Notepad++: Help us to take down the parasite website
Nature of the “parasite” site
- Domain in question is notepad.plus; the official project domain is notepad-plus-plus.org (confirmed via the project’s GitHub README).
- notepad.plus currently shows AI-ish content and, for some users, redirects the download button to the official site.
- Some users saw ad code present but blocked (e.g., 403 from Google ad services); others report previously seeing ad-heavy pages and possibly “fake download button” style ads.
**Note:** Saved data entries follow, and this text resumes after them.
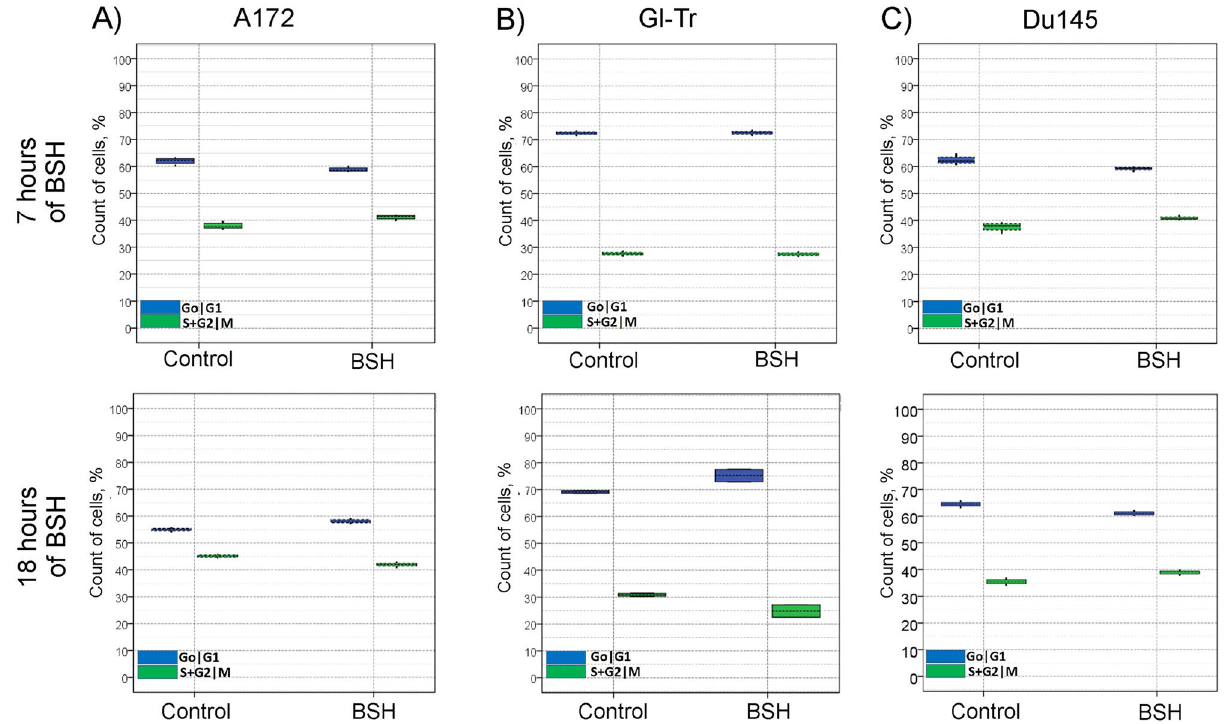
Figure 2. Distribution of A172 ( A ), Gl-Tr ( B ) glioma cells, and Du145 prostate cancer cells ( C ) over the phases of the cell cycle after incubation with sodium borocaptate (BSH) at a boron-11 concentration of 80 ppm for 7 h (up panels) or 18 h (bottom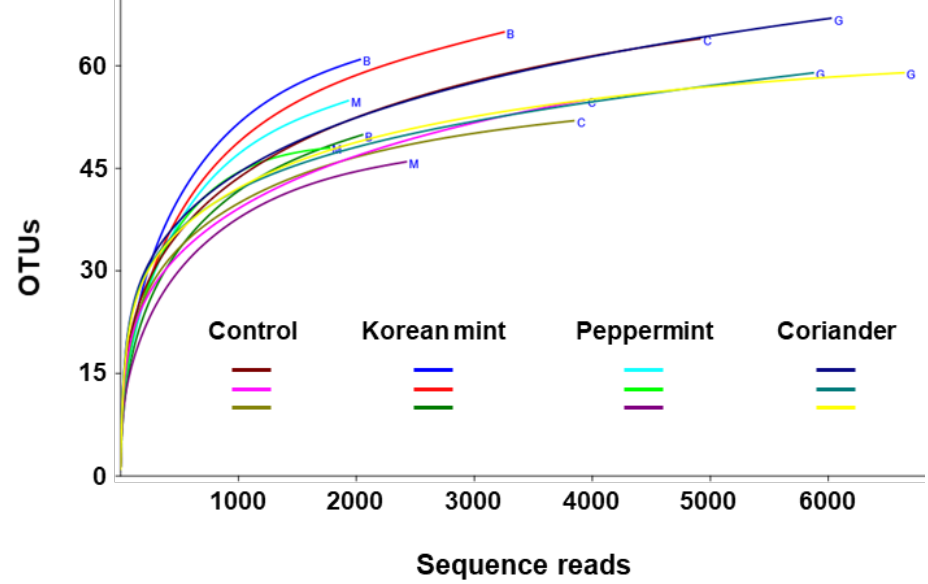
Figure 1. Rarefaction curve of 16S rRNA sequence reads obtained against assigned operational taxonomic units (OTUs) to evaluate whether further sequencing may result in the detection of additional taxa in soy paste samples prepared by adding Peppermint, Korean mint, and Coriander with respect to that in control.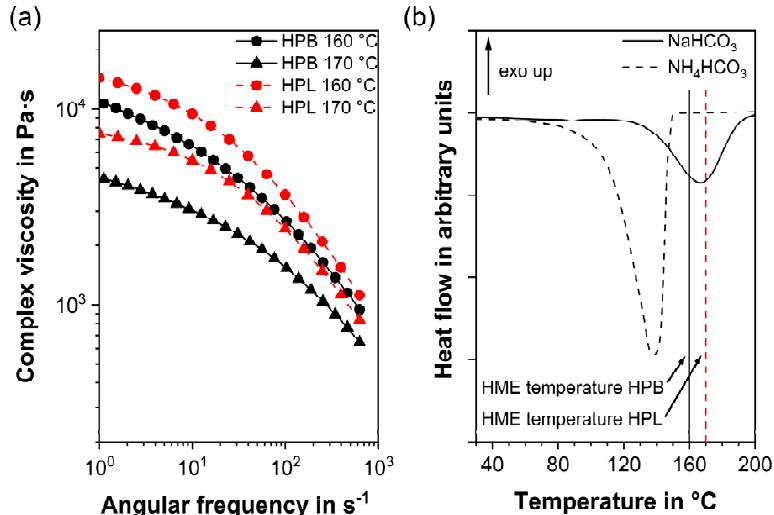
Figure 1. ( a ) Mean viscosity curves of three individual measurements for the hydrophobic (HPB) and hydrophilic thermoplastic polyurethane (HPL) at their recommended hot-melt extrusion temperatures and ( b ) di ff erential scanning calorimetry thermograms of the pore formers with the characteristic endothermic decomposition peaks of the carbonate-based pore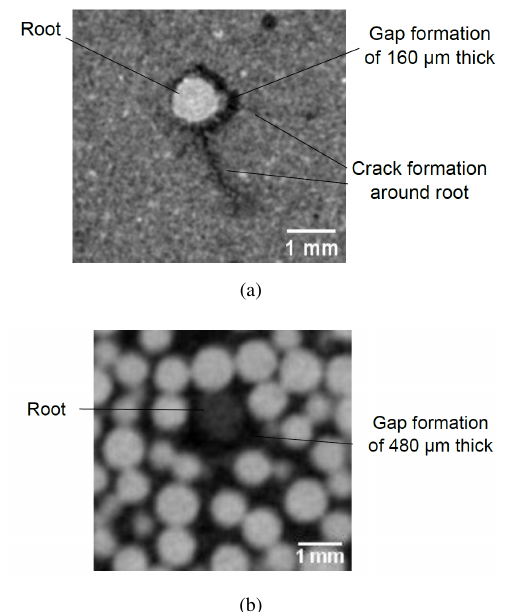
Figure 6. Greyscale images of the soil samples illustrating the soil structure after 7 days of growth. A crack formation radiating from the root surface can be observed for the (a) fine and (b) coarse glass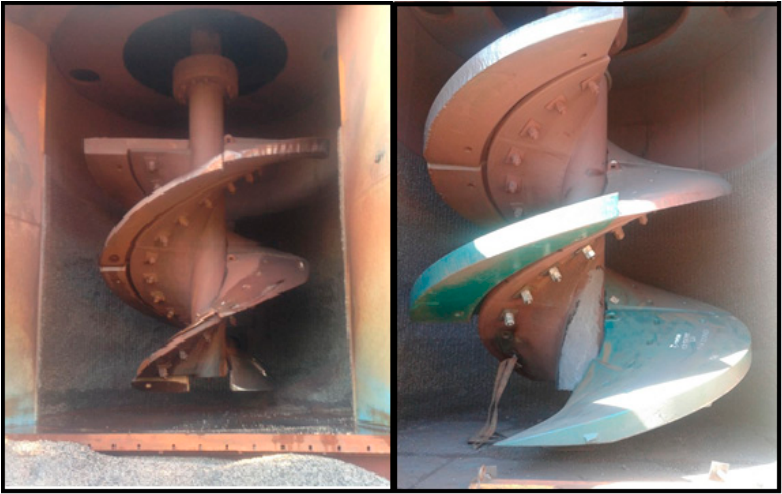
Figure 4. Left: Screw liner with intensive wear at the bottom. Right: New screw liner [6].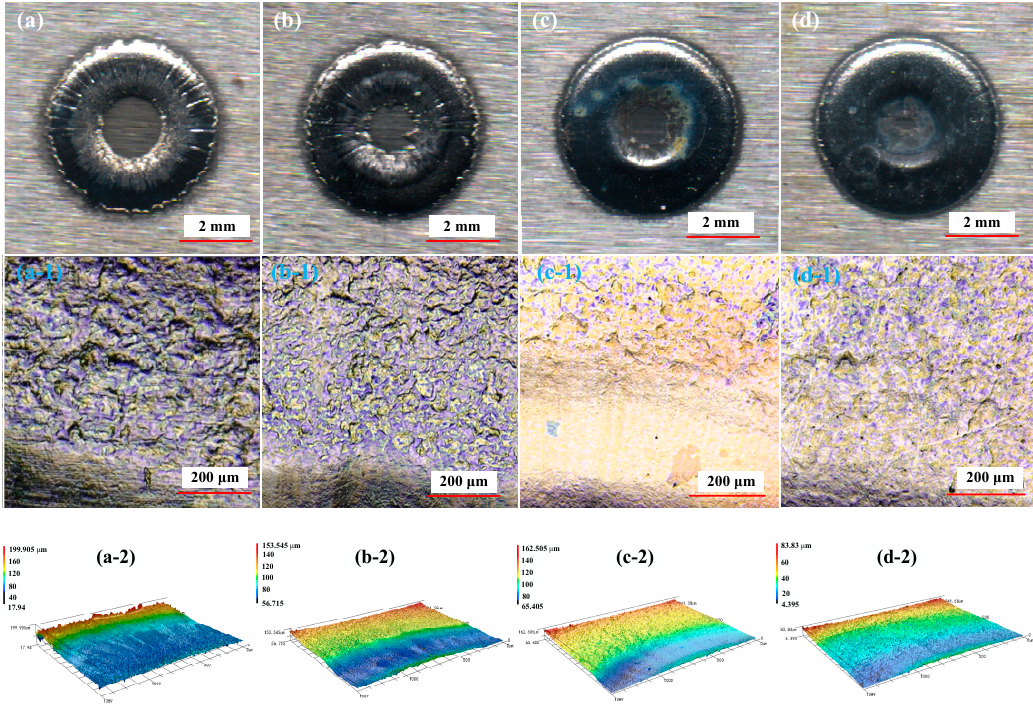
Figure 16. Surface morphology of workpiece at different concentration of NaNO 3 electrolyte: ( a ) 40 A/cm 2 , 100 g/L; ( b ) 40 A/cm 2 , 200 g/L; ( c ) 40 A/cm 2 , 300 g/L; ( d ) 40 A/cm 2 , 400 g/L. Micromorphology of workpiece local surface: ( a-1 ) 40 A/cm 2 , 100 g/L; ( b-1 ) 40 A/cm 2 , 200 g/L; ( c-1 ) 40 A/cm 2 , 300 g/L; ( d-1 ) 40 A/cm 2 , 400 g/L. 3D profile of workpiece local surface: ( a-2 ) 40 A/cm 2 , 100 g/L; ( b-2 ) 40 A/cm 2 , 200 g/L; ( c-2 ) 40 A/cm 2 , 300 g/L; ( d-2 ) 40 A/cm 2 , 400 g/L.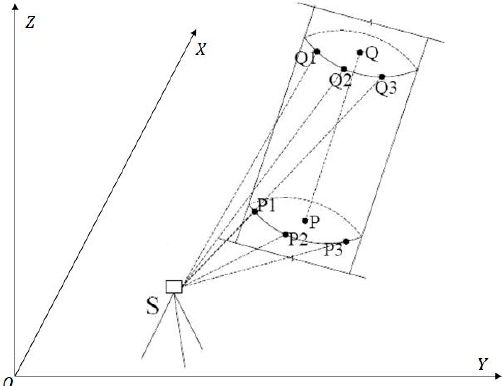
Figure 1. Inclination observation method of cylindrical steel.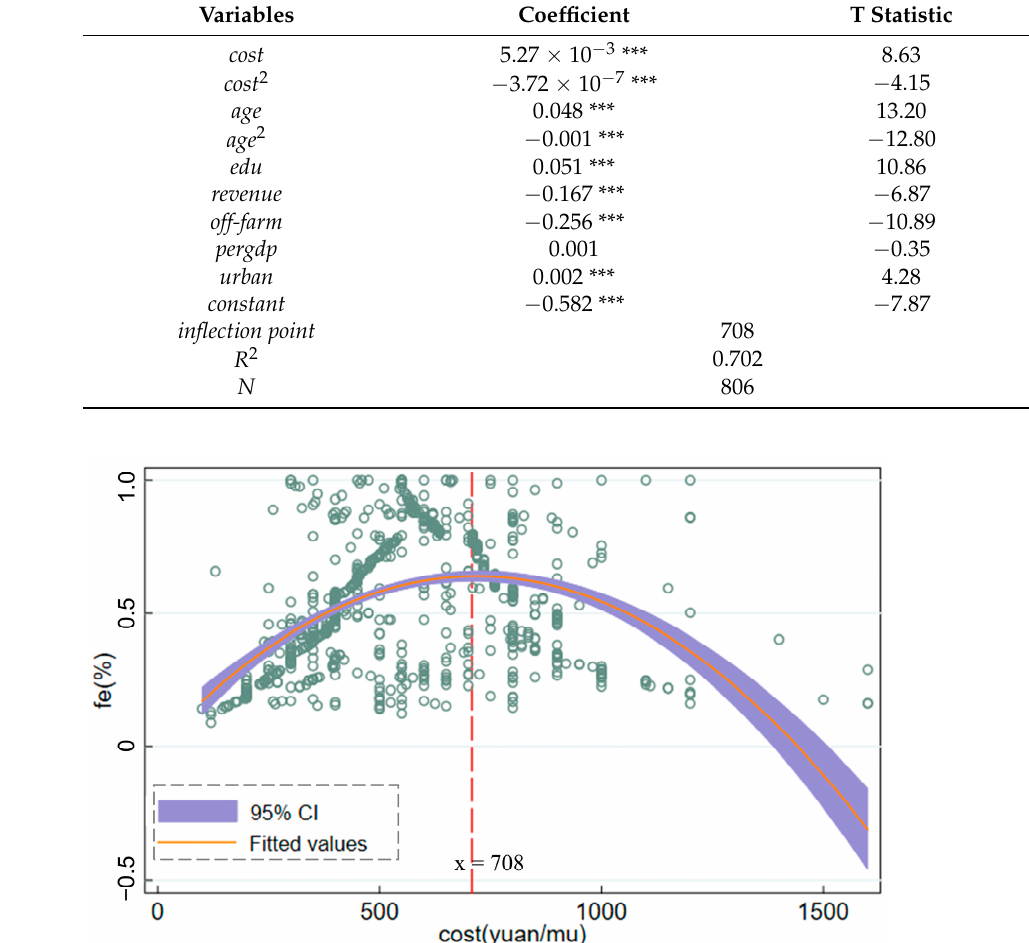
Table 2. Estimation results of multiple quadratic regression model. Note: *** indicates significance at the levels of 1%.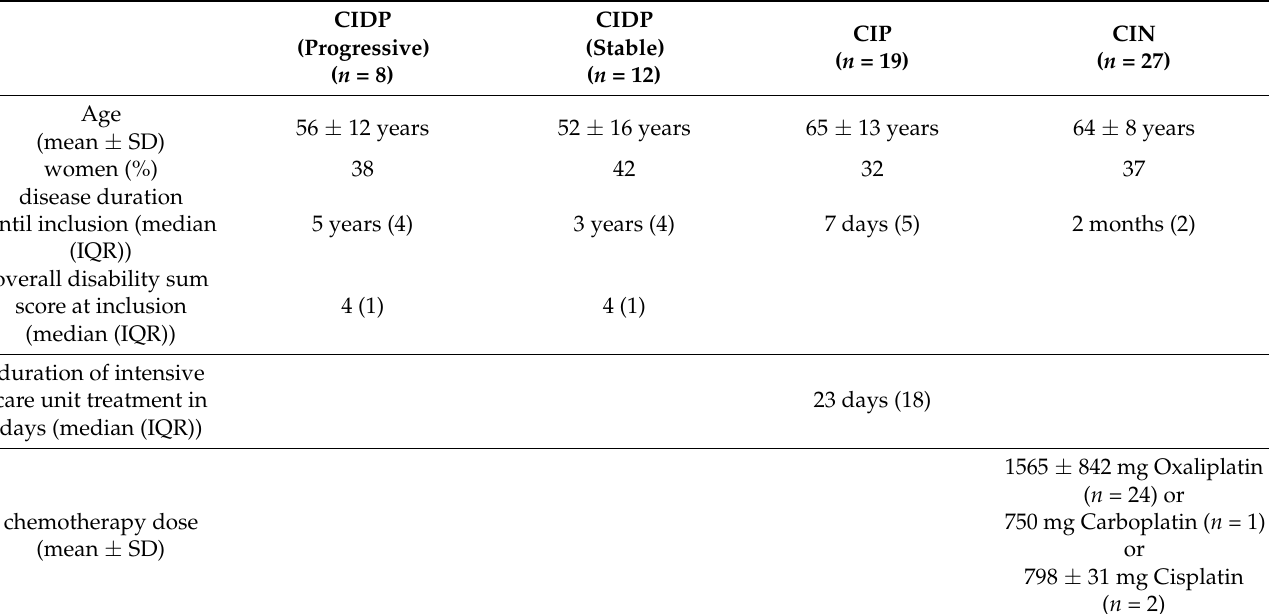
Table 1. Baseline characteristics of all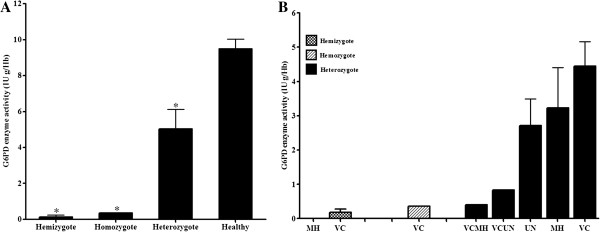
The means and standard errors of G6PD activity in (A) Red blood cells of G6PD normal, hemizygous, homozygous, and heterozygous G6PD-deficienct subjects (B) G6PD activity stratified by genotype; MH = Mahidol, VC = Viangchan, VCMH = Viangchan-Mahidol, VCUN = Viangchan-Union, UN = Union (all groups were significantly different *P < 0.001).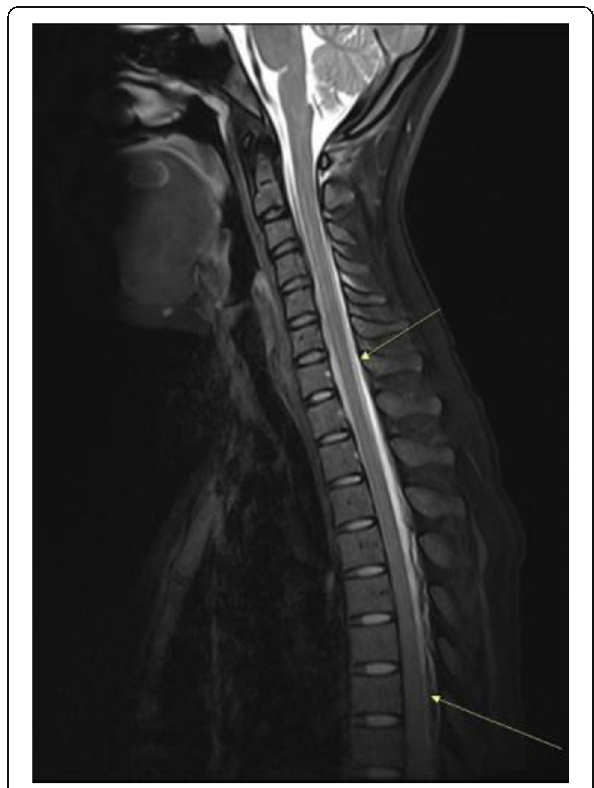
Fig. 2 (abstract P34). Spine MRI show diffuse fluid collection in the epi and subdural space, posterior to the C7-T7 cord.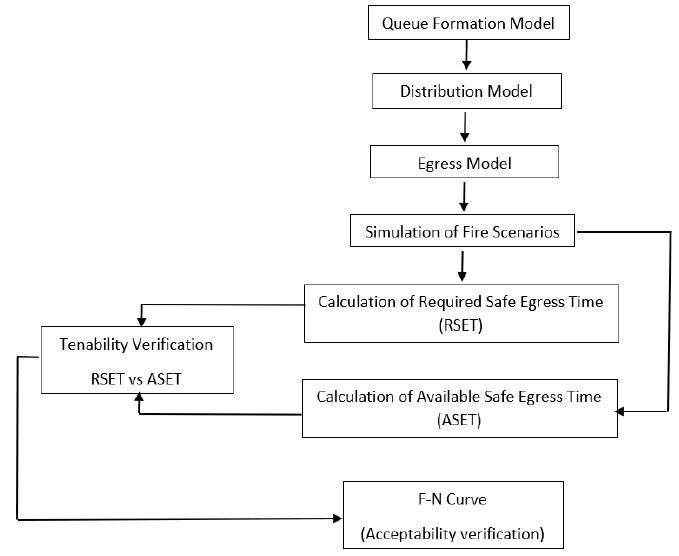
Figure 5. The process of quantitative consequence analysis model adopted from [2].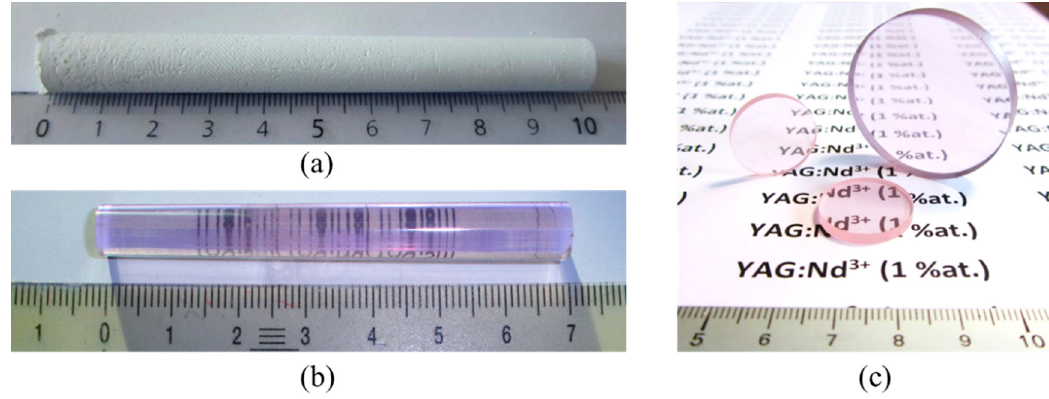
Figure 11. View of 1% Nd:YAG ceramics in the form of a barrel with a 100 mm length after shaping by pressure slip-casting ( a ), after presintering under vacuum + post-HIP at 1625 °C for 30 min under 190 MPa of argon ( b ), and in the form of discs of various sizes ( c ).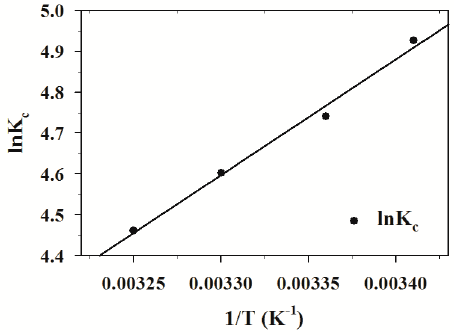
Figure 4. Plots of ln K c versus 1 / T for the adsorption of TPS onto MPS (MPS dose = 1.0 g / 50 mL, pH = 6.7, Adsorption time = 120 min, Initial conc. = 1.0 mg / mL, Temp. = 293–308 K). Table 1. Thermodynamic parameters for the adsorption of TPS onto MPS.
- Web archive snapshots and past behavior suggest it previously served its own executable via
/download, possibly with geo/cookie-based variation.
Is it “malicious”?
- One side: just an ad farm / SEO parasite; malicious should mean actually serving malware or altered software.
- Other side: deceptive branding, injecting itself into the download flow, and impersonation create real security risk and erode trust; “malicious” from the project’s and users’ perspective even if payload is currently clean.
- Common concern: pattern of building SEO reputation with legitimate downloads, then later swapping to malware, especially attractive for tools used by admins/developers.
Search, ads, and incentives
- Many express surprise or frustration that Google hasn’t penalized the site; others say this is expected given current search quality and ad incentives.
- Some argue Google profits from such ad-laden pages and pushes brands to pay to stay on top.
- Mention of AI-generated content networks and link pyramids boosting its rankings; tools like Ahrefs’ backlink checker used to inspect backlinks.
Reporting and takedown strategies
- Suggestions: report via Google Safe Browsing under “deceptive/social engineering,” Cloudflare Radar, and possibly DMCA/trademark or registrar complaints if a trademark exists.
- Debate over whether preemptive malware reports are appropriate vs. “crying wolf.”
- Some note site intermittently down or serving invalid TLS, which may naturally diminish its search visibility.
Broader ecosystem issues
- Similar imposter or adware-wrapped sites exist for other popular software (OpenOffice, VLC, PuTTY, IrfanView, emulators, etc.).
- General recommendation: prefer official sites or package managers (e.g., Chocolatey) to avoid shady download intermediaries.
- Side discussion on domain perception (hyphens seen as “spammy” by some) and moral comparisons to affiliate linking.